What needs to be done:
Each line of data below is to be returned exactly, leaving out any picture.

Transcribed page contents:
=== Begin Enclosure ===
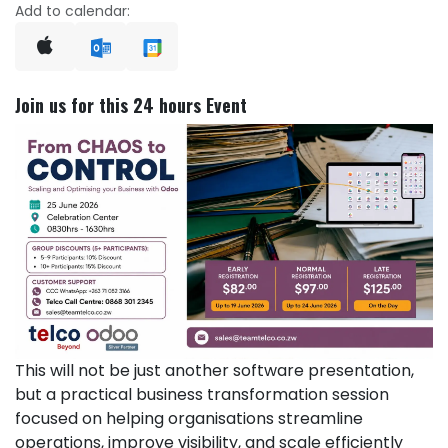
Add to calendar:
Join us for this 24 hours Event
This will not be just another software presentation,
but a practical business transformation session
focused on helping organisations streamline
operations, improve visibility, and scale efficiently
=== End Enclosure ===
Exercise response:
Add to calendar:
Join us for this 24 hours Event
This will not be just another software presentation,
but a practical business transformation session
focused on helping organisations streamline
operations, improve visibility, and scale efficiently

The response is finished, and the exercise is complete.